Subject: Re: The Python licensing situation.
From: Rick Moen <rick@linuxmafia.com>
Date: Fri, 10 Jun 2011 13:50:05 -0700

Quoting Chuck Swiger (chuck@codefab.com):

> I think you and Brian Behlendorf discussed this back in 2005.  The
> restriction on not modifying the original sources except via patches
> was generally considered OSD-clause-4 compliant (and Debian Free
> Software Guidelines compliant).

Quite.  Thus my reference to QPL terms -- though, I must say,
disallowing putting patches, a copy of the licence, or anything else
into the same source tarball for redistribution is, as I was saying, 
not quite what most people envision when they say 'licences that forbid
distributing modified works except as patch files'.
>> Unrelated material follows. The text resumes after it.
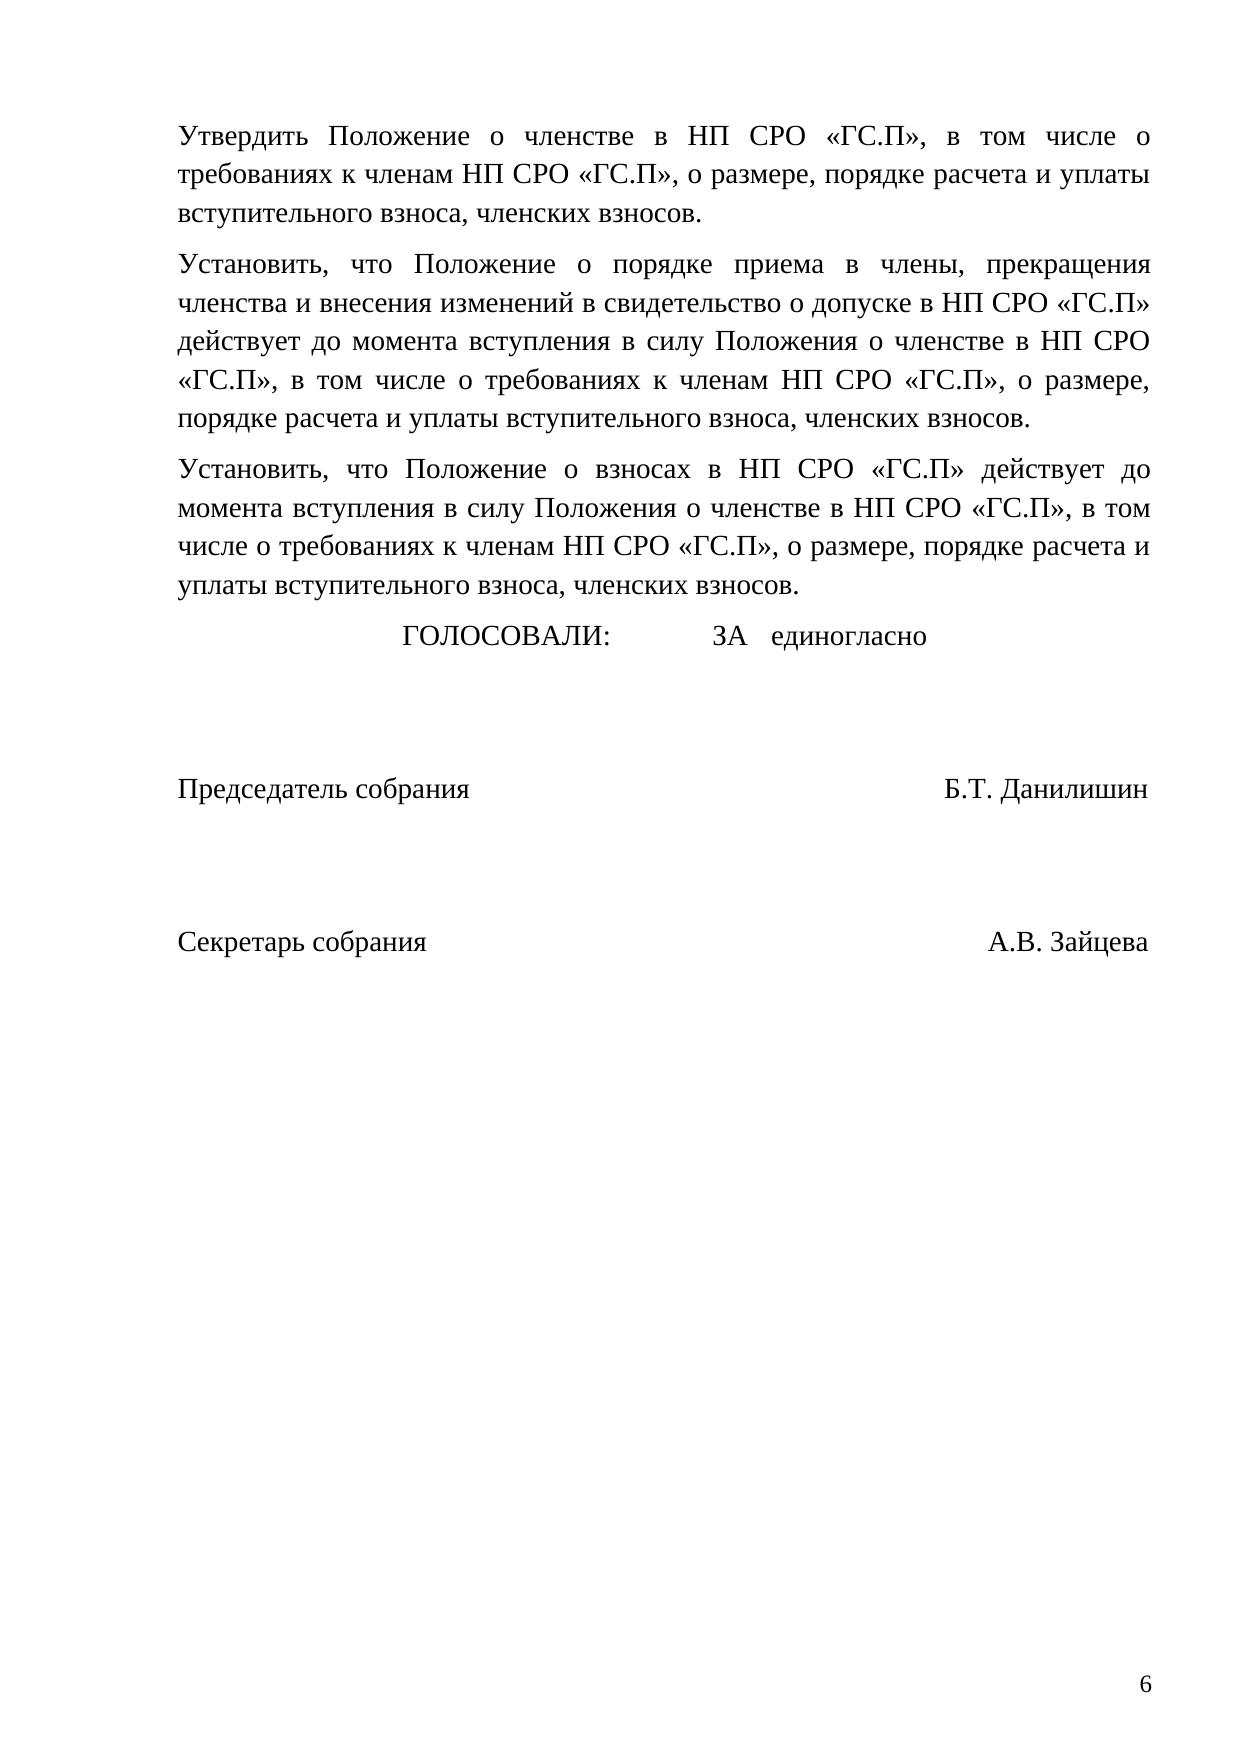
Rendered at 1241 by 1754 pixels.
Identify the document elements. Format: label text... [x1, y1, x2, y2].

Those restrictions can be worked around and still permit the hallmarks
of open source (third-party maintainability under the same terms), but 
barely and with serious hassles.

[restriction on distributing precompiled binaries from modified
sources:]

> The question is whether this aspect violates OSD #4.  Technically, it
> does not (IMO), but I'm not sure we'd approve a newly submitted
> license with similar restrictions today.
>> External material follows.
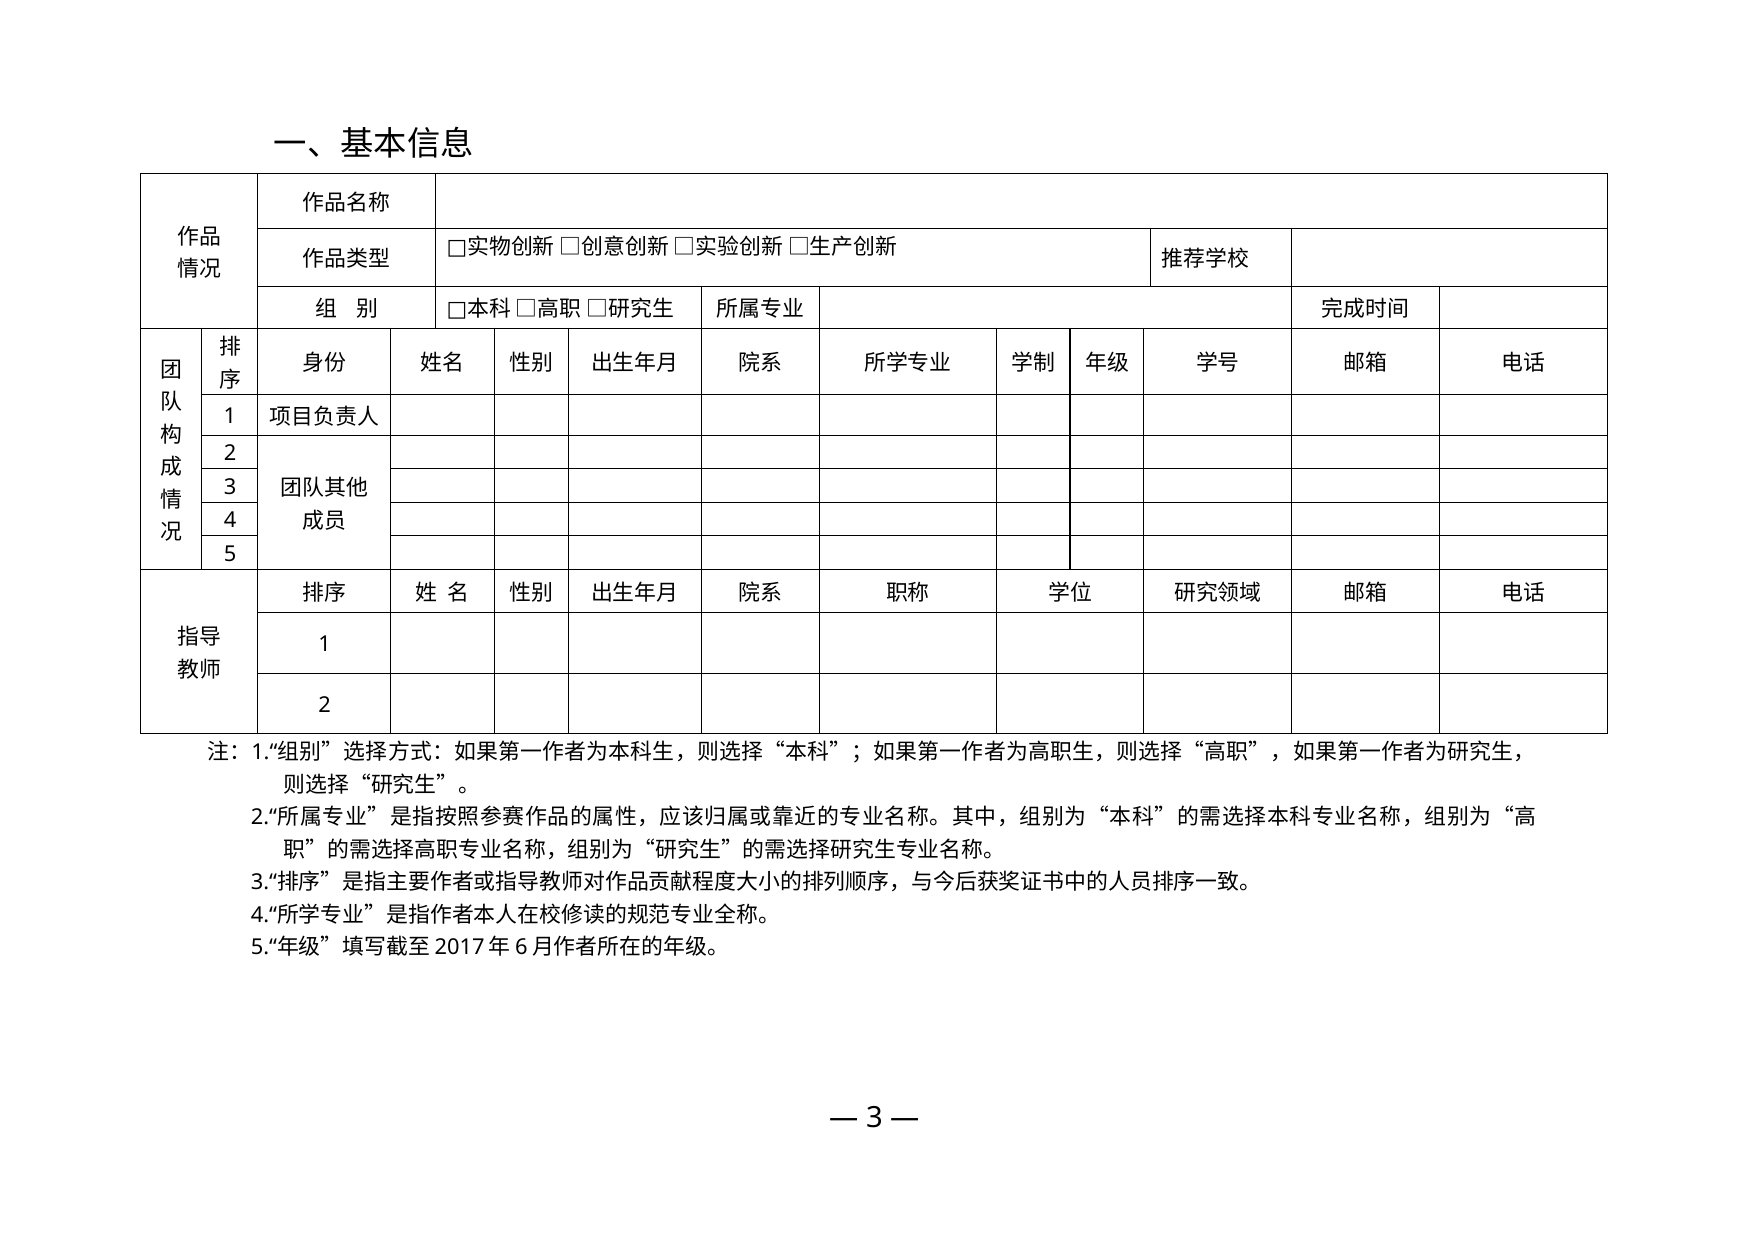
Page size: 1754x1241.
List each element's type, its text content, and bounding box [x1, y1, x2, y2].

If it were to come up, I would argue that permitting 'distribution of
software built from modified source code' doesn't mean with handcuffs 
that dementedly enjoin sysadmins from running their systems as they
please unless they're willing to patch and compile locally.  I'm not
really sure which OSD clause that particular licensing aberration
violates; would have to think about it.  Maybe discrimination against
those persons or groups of persons who've declined to class FHS as evil.  ;->

Anyway, we'll burn that bridge when we come to it.  (No such demented
licence has ever been submitted to the approval process.)